Re: List cases for a cap height unit

On 10/26/11 11:34 AM, "Tab Atkins Jr." <jackalmage@gmail.com> wrote:
> 
> In the final property descriptions, of course precise terms will be used.
> 
> In use-cases, you rarely need or want that, because you're looking for
> problems to solve, not solutions.  Using the cap height or the ascent
> or what have you is part of a particular solution to a use-case.
> 
> 
>... it looks like cap height is still what is wanted for
> usecases 2 and 3.  More generally, for both of them you want a height
> that "fills the line" without disturbing the vertical rhythm.  A
> sparkline that went from the baseline to the ascent would be slightly
> suboptimal, as it would be taller than most capital letters and thus
> would "stick out" somewhat.  Similarly for smilies - I believe one
> that went up to the ascent would look a little bit oversized.

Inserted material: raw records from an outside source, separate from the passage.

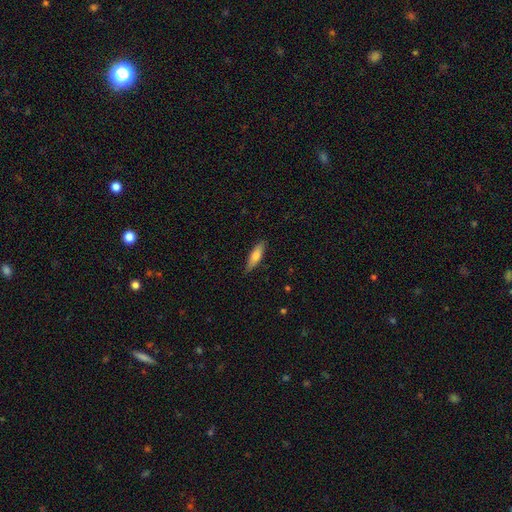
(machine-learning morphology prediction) Smooth or featured? Predicted: smooth (p=0.70). How rounded? Predicted: cigar-shaped (p=0.62). Merging? Predicted: none (p=0.84).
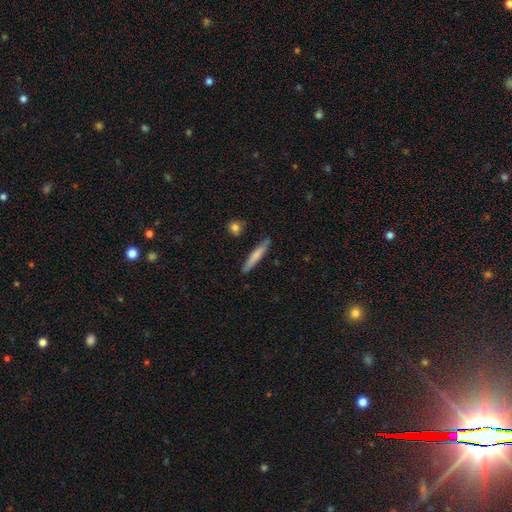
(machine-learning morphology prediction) The model was most divided on "smooth or featured": smooth: 69%, featured or disk: 26%, star or artifact: 6%. More confident: how rounded — cigar-shaped (93%); merging — none (86%).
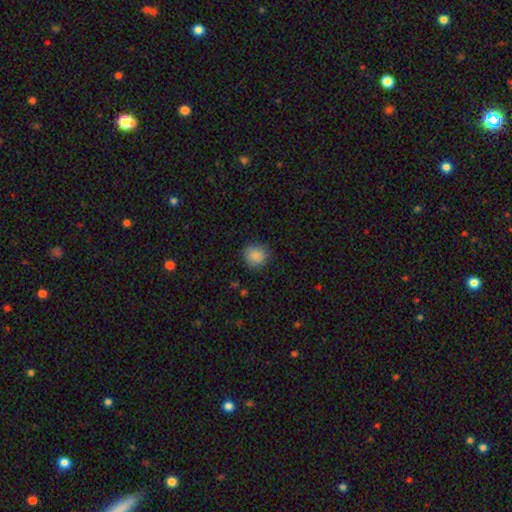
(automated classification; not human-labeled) Smooth or featured: smooth — 87% (star or artifact — 9%)
How rounded: round — 87% (in between — 12%)
Merging: none — 83% (minor disturbance — 13%)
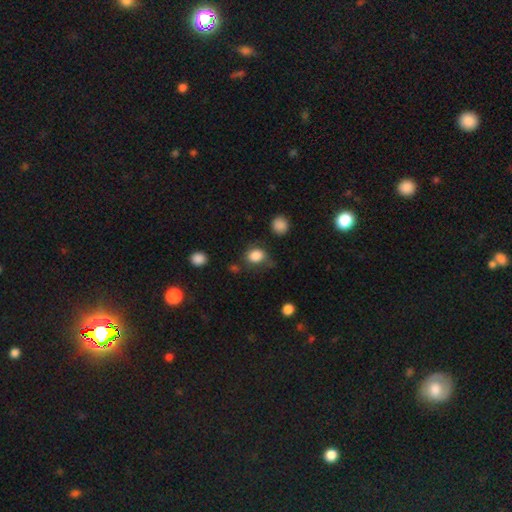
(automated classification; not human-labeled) Smooth or featured?
  - smooth: 84% *
  - star or artifact: 9%
  - featured or disk: 7%
How rounded?
  - round: 54% *
  - in between: 45%
  - cigar-shaped: 1%
Merging?
  - none: 61% *
  - minor disturbance: 23%
  - major disturbance: 10%
  - merger: 5%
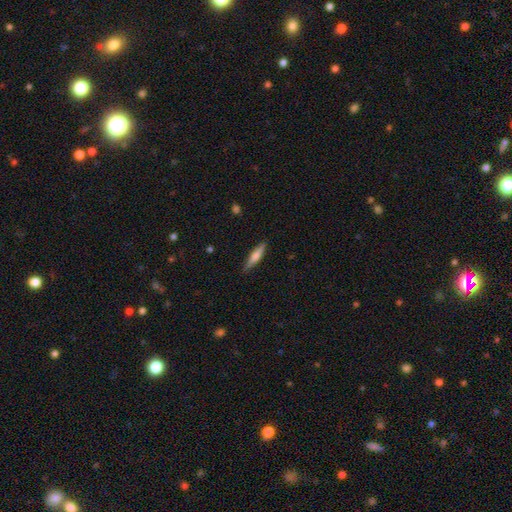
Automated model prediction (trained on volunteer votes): This appears to be a smooth galaxy with no disk features (59%) that is cigar-shaped (82%). Merging: none (87%).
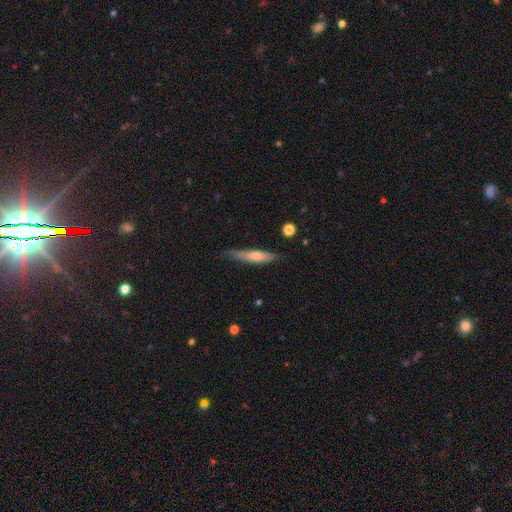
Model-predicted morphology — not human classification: A smooth galaxy with no disk features (55%) that is cigar-shaped (87%). Merging: none (78%).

I agree that cap height is really what's wanted for all three of your use
cases. If "cap height" is too technical a term for the use cases, could we
use "height of a capital letter?"

> On Wed, Oct 26, 2011 at 11:10 AM, Stephen Zilles <szilles@adobe.com> wrote:
>> In a Middle Eastern context (i.e. unicameral "alphabets" - Arabic, Armenian,
>> Coptic/Ethiopic, and Hebrew) I would suggest using the figure height -
>> although there's a risk that figures in many fonts for these systems will
>> not be well fitted to the design.
> 
> Can you point to a diagram or something similar showing the
> differences between figure and cap height for such scripts?  I don't
> have a good graph on why one is better than the other for these types
> of scripts.

If it's true that figure height would be better in some scripts for these
use cases, then that's an argument for exposing a figure height unit in
addition to cap height. The way I'm looking at a cap height unit is that
it's just the next step in exposing more typographic units. We've got em, ex
and ch and are now thinking of adding cap height. Later on we may find use
cases for other information we can glean from font data.